### [What you should do]
Your answer must restate each entry below word for word, with no pictures in it.

═════ Records to process

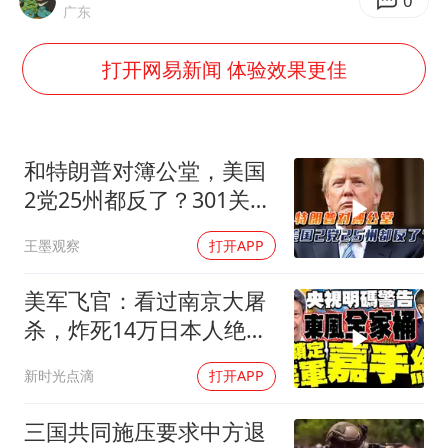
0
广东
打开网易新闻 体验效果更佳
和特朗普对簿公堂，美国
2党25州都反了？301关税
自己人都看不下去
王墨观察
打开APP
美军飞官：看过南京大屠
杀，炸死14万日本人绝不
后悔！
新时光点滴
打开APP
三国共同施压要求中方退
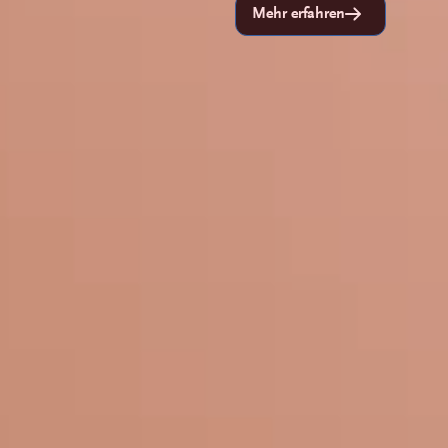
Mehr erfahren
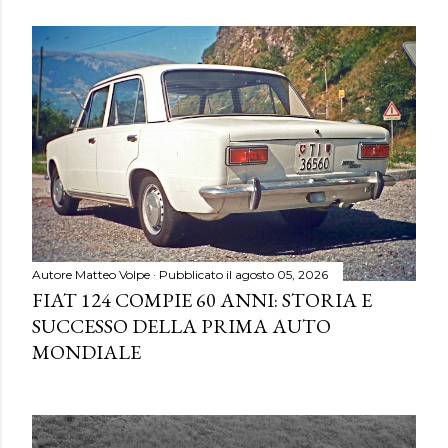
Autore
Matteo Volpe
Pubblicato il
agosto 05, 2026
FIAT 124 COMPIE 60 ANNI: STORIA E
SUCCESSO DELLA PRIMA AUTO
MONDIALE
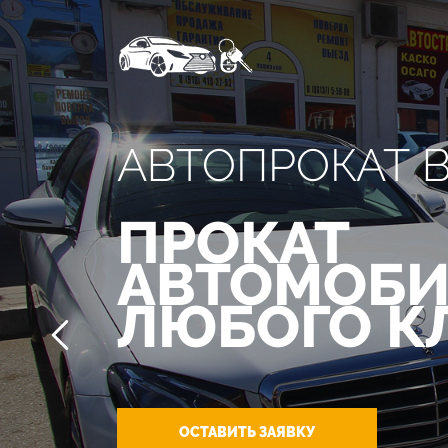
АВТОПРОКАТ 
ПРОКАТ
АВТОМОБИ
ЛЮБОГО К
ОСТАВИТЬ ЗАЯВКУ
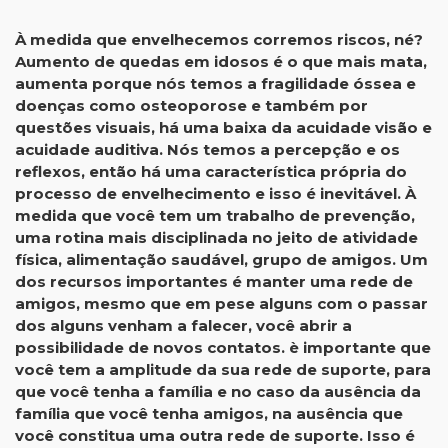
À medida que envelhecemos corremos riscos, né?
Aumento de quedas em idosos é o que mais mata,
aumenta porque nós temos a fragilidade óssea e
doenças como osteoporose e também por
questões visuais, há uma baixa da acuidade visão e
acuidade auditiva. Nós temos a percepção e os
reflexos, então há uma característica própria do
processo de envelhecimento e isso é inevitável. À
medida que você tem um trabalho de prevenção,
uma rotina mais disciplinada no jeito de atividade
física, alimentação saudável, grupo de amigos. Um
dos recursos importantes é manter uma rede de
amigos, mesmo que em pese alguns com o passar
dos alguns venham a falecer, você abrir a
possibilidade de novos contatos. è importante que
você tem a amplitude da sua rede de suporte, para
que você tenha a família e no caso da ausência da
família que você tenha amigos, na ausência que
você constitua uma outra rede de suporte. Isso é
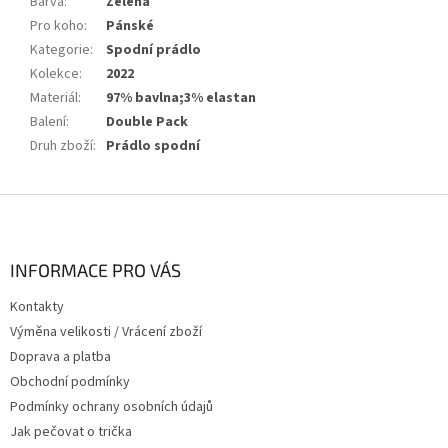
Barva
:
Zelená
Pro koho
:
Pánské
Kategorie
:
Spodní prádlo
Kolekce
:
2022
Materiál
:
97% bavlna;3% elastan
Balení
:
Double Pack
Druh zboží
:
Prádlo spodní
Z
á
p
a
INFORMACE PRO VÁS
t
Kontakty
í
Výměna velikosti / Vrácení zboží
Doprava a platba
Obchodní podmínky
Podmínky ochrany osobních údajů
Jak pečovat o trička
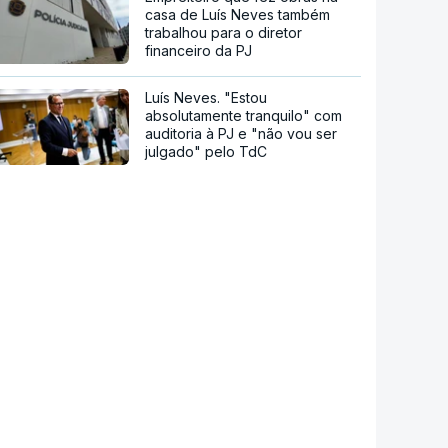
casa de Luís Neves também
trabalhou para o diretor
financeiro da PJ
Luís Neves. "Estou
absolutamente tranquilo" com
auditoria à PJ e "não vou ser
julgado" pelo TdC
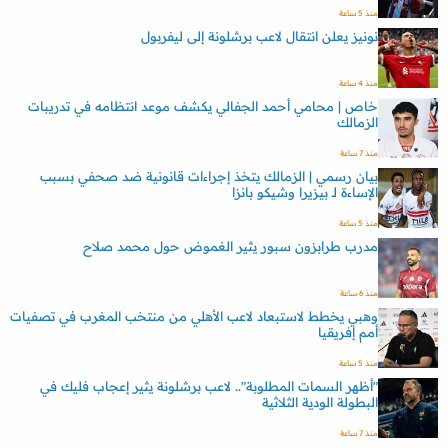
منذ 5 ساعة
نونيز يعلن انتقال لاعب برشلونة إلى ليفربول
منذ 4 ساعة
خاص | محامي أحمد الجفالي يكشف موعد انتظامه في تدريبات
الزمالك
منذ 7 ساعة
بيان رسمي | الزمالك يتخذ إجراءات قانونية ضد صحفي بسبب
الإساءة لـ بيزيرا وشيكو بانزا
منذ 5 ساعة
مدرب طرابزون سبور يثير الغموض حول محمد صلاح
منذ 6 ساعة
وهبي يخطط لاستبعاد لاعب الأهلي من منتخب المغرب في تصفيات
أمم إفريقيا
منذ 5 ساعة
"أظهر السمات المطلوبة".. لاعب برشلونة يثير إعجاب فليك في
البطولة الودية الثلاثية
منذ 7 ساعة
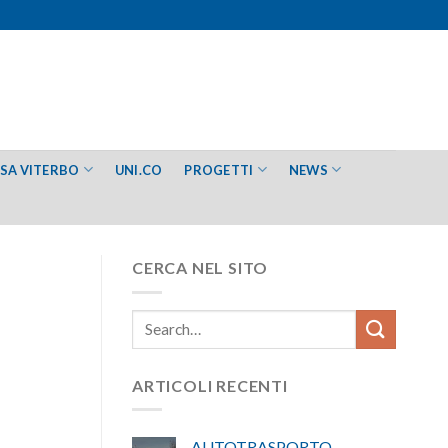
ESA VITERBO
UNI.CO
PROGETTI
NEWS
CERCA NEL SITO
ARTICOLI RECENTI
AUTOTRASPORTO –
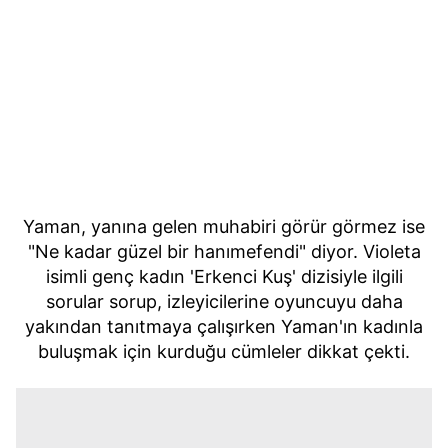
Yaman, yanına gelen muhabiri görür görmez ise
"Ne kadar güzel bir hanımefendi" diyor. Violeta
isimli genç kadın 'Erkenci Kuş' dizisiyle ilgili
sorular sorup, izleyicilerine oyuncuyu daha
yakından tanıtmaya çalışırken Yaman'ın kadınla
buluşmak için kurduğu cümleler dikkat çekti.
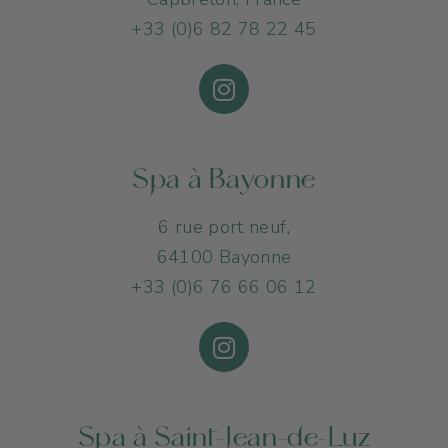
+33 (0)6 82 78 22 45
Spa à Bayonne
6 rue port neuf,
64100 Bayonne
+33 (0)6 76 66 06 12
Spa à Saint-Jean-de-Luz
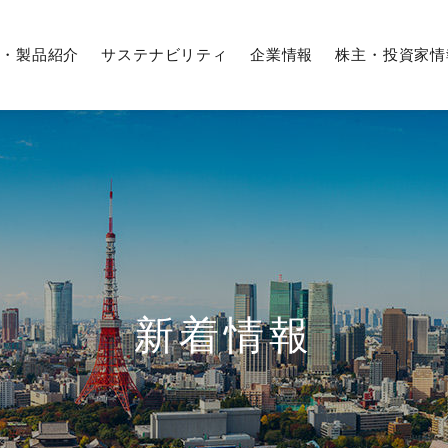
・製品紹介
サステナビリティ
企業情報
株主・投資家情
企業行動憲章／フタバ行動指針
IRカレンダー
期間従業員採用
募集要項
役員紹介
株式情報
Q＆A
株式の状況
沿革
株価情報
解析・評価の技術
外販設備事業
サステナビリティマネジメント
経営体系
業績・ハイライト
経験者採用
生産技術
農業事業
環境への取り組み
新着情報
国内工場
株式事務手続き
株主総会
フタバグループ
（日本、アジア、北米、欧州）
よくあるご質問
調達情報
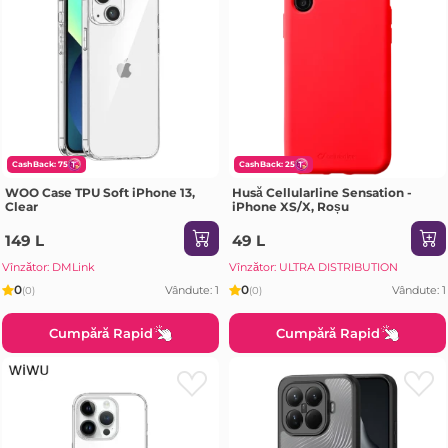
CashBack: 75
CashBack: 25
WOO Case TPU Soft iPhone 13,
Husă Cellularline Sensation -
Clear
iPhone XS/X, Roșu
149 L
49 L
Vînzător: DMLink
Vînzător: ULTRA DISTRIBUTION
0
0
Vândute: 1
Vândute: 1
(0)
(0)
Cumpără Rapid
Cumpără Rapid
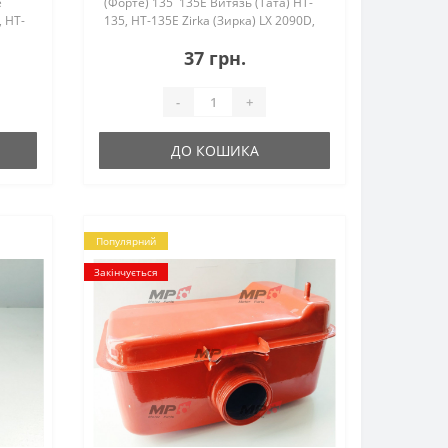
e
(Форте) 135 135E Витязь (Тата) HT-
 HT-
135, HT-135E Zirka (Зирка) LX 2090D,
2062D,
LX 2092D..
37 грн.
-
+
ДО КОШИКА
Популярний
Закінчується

══════════

### [Answer box]
0
广东
打开网易新闻 体验效果更佳
和特朗普对簿公堂，美国
2党25州都反了？301关税
自己人都看不下去
王墨观察
打开APP
美军飞官：看过南京大屠
杀，炸死14万日本人绝不
后悔！
新时光点滴
打开APP
三国共同施压要求中方退
Mehr erfahren
Autore
Matteo Volpe
Pubblicato il
agosto 05, 2026
FIAT 124 COMPIE 60 ANNI: STORIA E
SUCCESSO DELLA PRIMA AUTO
MONDIALE
АВТОПРОКАТ 
ПРОКАТ
АВТОМОБИ
ЛЮБОГО К
ОСТАВИТЬ ЗАЯВКУ
À medida que envelhecemos corremos riscos, né?
Aumento de quedas em idosos é o que mais mata,
aumenta porque nós temos a fragilidade óssea e
doenças como osteoporose e também por
questões visuais, há uma baixa da acuidade visão e
acuidade auditiva. Nós temos a percepção e os
reflexos, então há uma característica própria do
processo de envelhecimento e isso é inevitável. À
medida que você tem um trabalho de prevenção,
uma rotina mais disciplinada no jeito de atividade
física, alimentação saudável, grupo de amigos. Um
dos recursos importantes é manter uma rede de
amigos, mesmo que em pese alguns com o passar
dos alguns venham a falecer, você abrir a
possibilidade de novos contatos. è importante que
você tem a amplitude da sua rede de suporte, para
que você tenha a família e no caso da ausência da
família que você tenha amigos, na ausência que
você constitua uma outra rede de suporte. Isso é
Barva
:
Zelená
Pro koho
:
Pánské
Kategorie
:
Spodní prádlo
Kolekce
:
2022
Materiál
:
97% bavlna;3% elastan
Balení
:
Double Pack
Druh zboží
:
Prádlo spodní
Z
á
p
a
INFORMACE PRO VÁS
t
Kontakty
í
Výměna velikosti / Vrácení zboží
Doprava a platba
Obchodní podmínky
Podmínky ochrany osobních údajů
Jak pečovat o trička
casa de Luís Neves também
trabalhou para o diretor
financeiro da PJ
Luís Neves. "Estou
absolutamente tranquilo" com
auditoria à PJ e "não vou ser
julgado" pelo TdC
منذ 5 ساعة
نونيز يعلن انتقال لاعب برشلونة إلى ليفربول
منذ 4 ساعة
خاص | محامي أحمد الجفالي يكشف موعد انتظامه في تدريبات
الزمالك
منذ 7 ساعة
بيان رسمي | الزمالك يتخذ إجراءات قانونية ضد صحفي بسبب
الإساءة لـ بيزيرا وشيكو بانزا
منذ 5 ساعة
مدرب طرابزون سبور يثير الغموض حول محمد صلاح
منذ 6 ساعة
وهبي يخطط لاستبعاد لاعب الأهلي من منتخب المغرب في تصفيات
أمم إفريقيا
منذ 5 ساعة
"أظهر السمات المطلوبة".. لاعب برشلونة يثير إعجاب فليك في
البطولة الودية الثلاثية
منذ 7 ساعة
ESA VITERBO
UNI.CO
PROGETTI
NEWS
CERCA NEL SITO
ARTICOLI RECENTI
AUTOTRASPORTO –
Yaman, yanına gelen muhabiri görür görmez ise
"Ne kadar güzel bir hanımefendi" diyor. Violeta
isimli genç kadın 'Erkenci Kuş' dizisiyle ilgili
sorular sorup, izleyicilerine oyuncuyu daha
yakından tanıtmaya çalışırken Yaman'ın kadınla
buluşmak için kurduğu cümleler dikkat çekti.
+33 (0)6 82 78 22 45
Spa à Bayonne
6 rue port neuf,
64100 Bayonne
+33 (0)6 76 66 06 12
Spa à Saint-Jean-de-Luz
・製品紹介
サステナビリティ
企業情報
株主・投資家情
企業行動憲章／フタバ行動指針
IRカレンダー
期間従業員採用
募集要項
役員紹介
株式情報
Q＆A
株式の状況
沿革
株価情報
解析・評価の技術
外販設備事業
サステナビリティマネジメント
経営体系
業績・ハイライト
経験者採用
生産技術
農業事業
環境への取り組み
新着情報
国内工場
株式事務手続き
株主総会
フタバグループ
（日本、アジア、北米、欧州）
よくあるご質問
調達情報
CashBack: 75
CashBack: 25
WOO Case TPU Soft iPhone 13,
Husă Cellularline Sensation -
Clear
iPhone XS/X, Roșu
149 L
49 L
Vînzător: DMLink
Vînzător: ULTRA DISTRIBUTION
0
0
Vândute: 1
Vândute: 1
(0)
(0)
Cumpără Rapid
Cumpără Rapid
e
(Форте) 135 135E Витязь (Тата) HT-
 HT-
135, HT-135E Zirka (Зирка) LX 2090D,
2062D,
LX 2092D..
37 грн.
-
+
ДО КОШИКА
Популярний
Закінчується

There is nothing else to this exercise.